Return the records below exactly; pictures stay out.

==== Given records

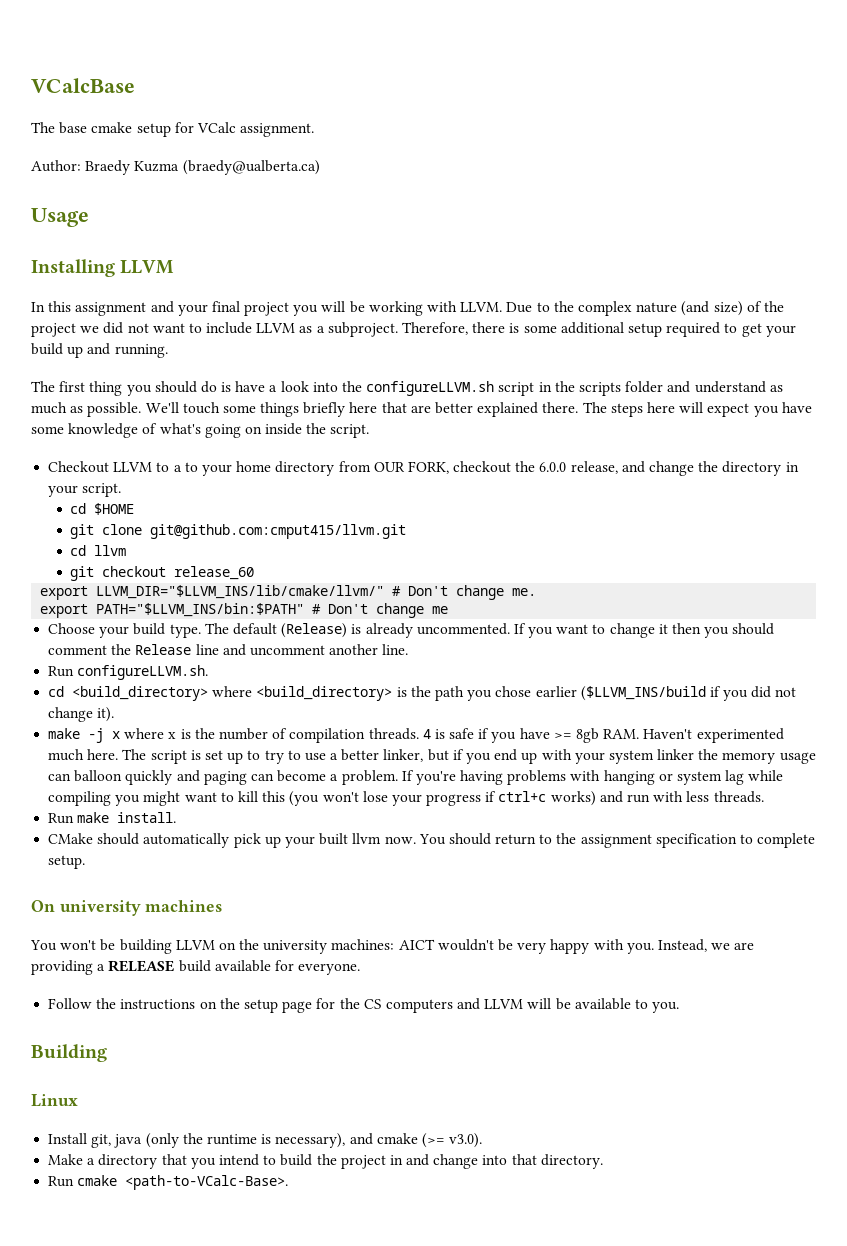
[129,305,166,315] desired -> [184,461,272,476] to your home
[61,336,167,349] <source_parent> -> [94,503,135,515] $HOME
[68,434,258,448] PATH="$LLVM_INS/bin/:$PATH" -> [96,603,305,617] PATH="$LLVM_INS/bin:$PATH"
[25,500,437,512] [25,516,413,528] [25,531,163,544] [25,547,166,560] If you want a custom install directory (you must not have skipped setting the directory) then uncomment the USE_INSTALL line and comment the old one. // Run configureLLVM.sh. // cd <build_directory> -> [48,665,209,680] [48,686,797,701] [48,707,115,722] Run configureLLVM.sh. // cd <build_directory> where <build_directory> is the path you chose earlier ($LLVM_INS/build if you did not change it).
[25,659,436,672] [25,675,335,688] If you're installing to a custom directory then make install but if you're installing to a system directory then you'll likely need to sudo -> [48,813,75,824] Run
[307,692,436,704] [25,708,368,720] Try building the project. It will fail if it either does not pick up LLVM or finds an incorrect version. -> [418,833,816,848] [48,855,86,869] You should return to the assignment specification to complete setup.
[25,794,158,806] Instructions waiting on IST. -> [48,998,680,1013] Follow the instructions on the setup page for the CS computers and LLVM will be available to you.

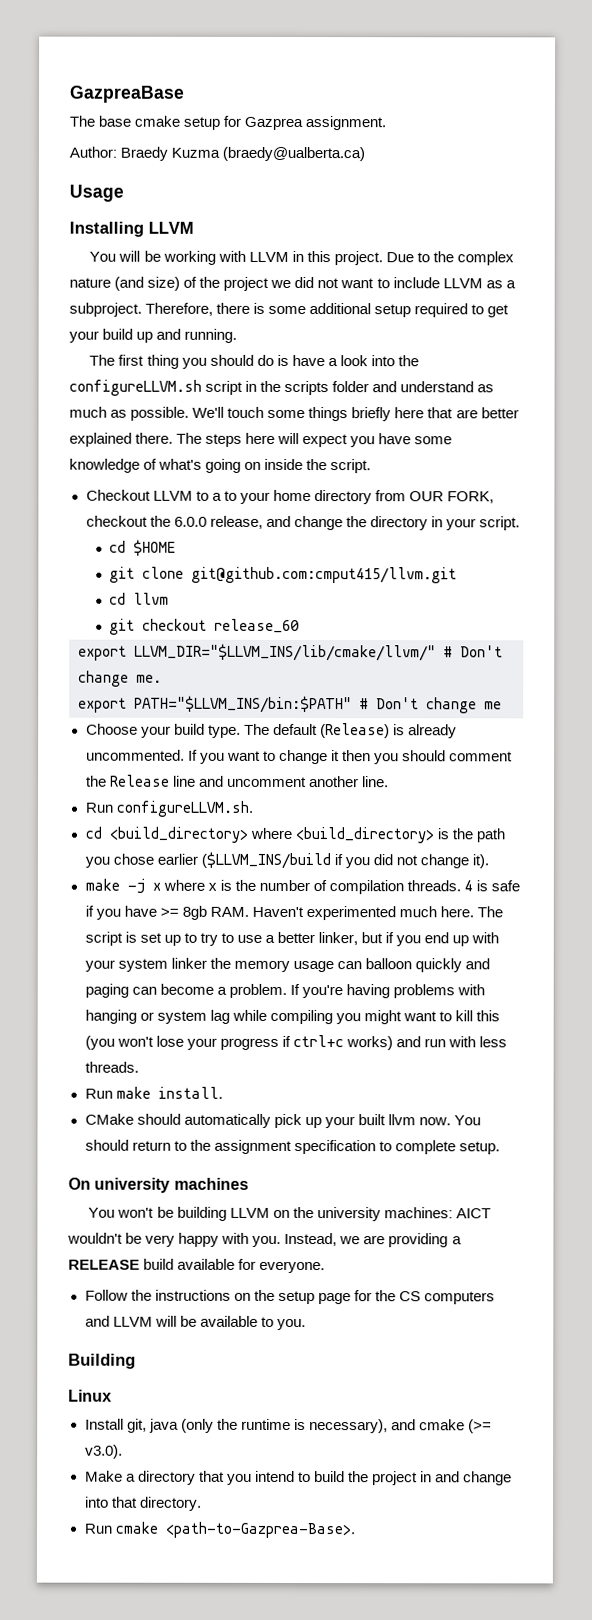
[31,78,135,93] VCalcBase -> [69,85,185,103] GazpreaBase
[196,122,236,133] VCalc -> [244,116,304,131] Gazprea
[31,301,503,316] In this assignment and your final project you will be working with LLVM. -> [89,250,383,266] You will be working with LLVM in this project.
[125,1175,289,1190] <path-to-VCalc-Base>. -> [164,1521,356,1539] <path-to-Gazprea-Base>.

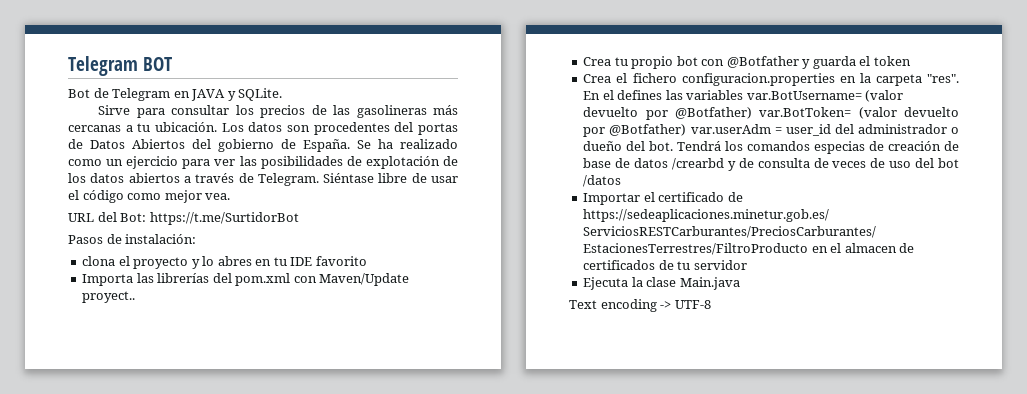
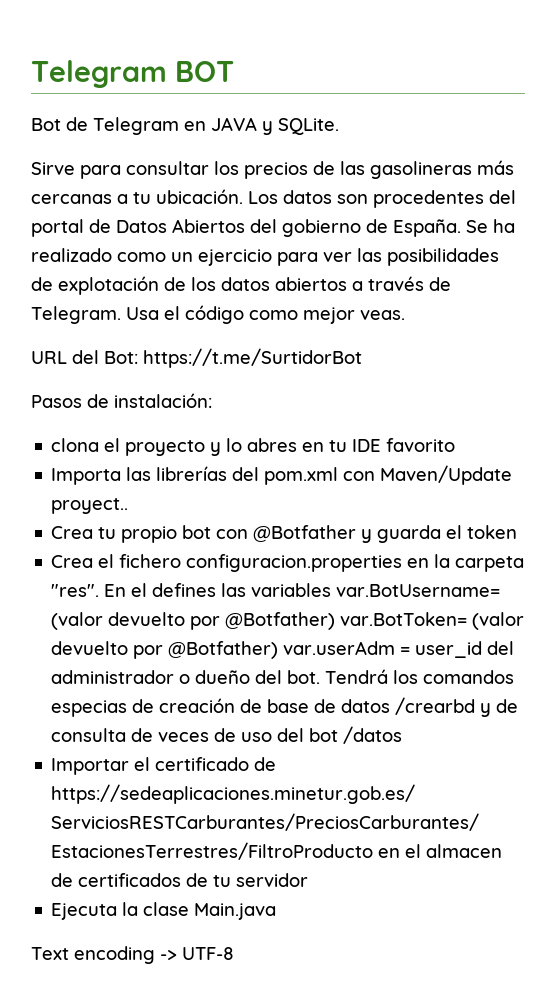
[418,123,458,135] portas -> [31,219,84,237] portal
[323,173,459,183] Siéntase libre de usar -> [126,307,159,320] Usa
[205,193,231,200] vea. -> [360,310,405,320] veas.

========

# [Task solution]
[129,305,166,315] desired -> [184,461,272,476] to your home
[61,336,167,349] <source_parent> -> [94,503,135,515] $HOME
[68,434,258,448] PATH="$LLVM_INS/bin/:$PATH" -> [96,603,305,617] PATH="$LLVM_INS/bin:$PATH"
[25,500,437,512] [25,516,413,528] [25,531,163,544] [25,547,166,560] If you want a custom install directory (you must not have skipped setting the directory) then uncomment the USE_INSTALL line and comment the old one. // Run configureLLVM.sh. // cd <build_directory> -> [48,665,209,680] [48,686,797,701] [48,707,115,722] Run configureLLVM.sh. // cd <build_directory> where <build_directory> is the path you chose earlier ($LLVM_INS/build if you did not change it).
[25,659,436,672] [25,675,335,688] If you're installing to a custom directory then make install but if you're installing to a system directory then you'll likely need to sudo -> [48,813,75,824] Run
[307,692,436,704] [25,708,368,720] Try building the project. It will fail if it either does not pick up LLVM or finds an incorrect version. -> [418,833,816,848] [48,855,86,869] You should return to the assignment specification to complete setup.
[25,794,158,806] Instructions waiting on IST. -> [48,998,680,1013] Follow the instructions on the setup page for the CS computers and LLVM will be available to you.

[31,78,135,93] VCalcBase -> [69,85,185,103] GazpreaBase
[196,122,236,133] VCalc -> [244,116,304,131] Gazprea
[31,301,503,316] In this assignment and your final project you will be working with LLVM. -> [89,250,383,266] You will be working with LLVM in this project.
[125,1175,289,1190] <path-to-VCalc-Base>. -> [164,1521,356,1539] <path-to-Gazprea-Base>.

[418,123,458,135] portas -> [31,219,84,237] portal
[323,173,459,183] Siéntase libre de usar -> [126,307,159,320] Usa
[205,193,231,200] vea. -> [360,310,405,320] veas.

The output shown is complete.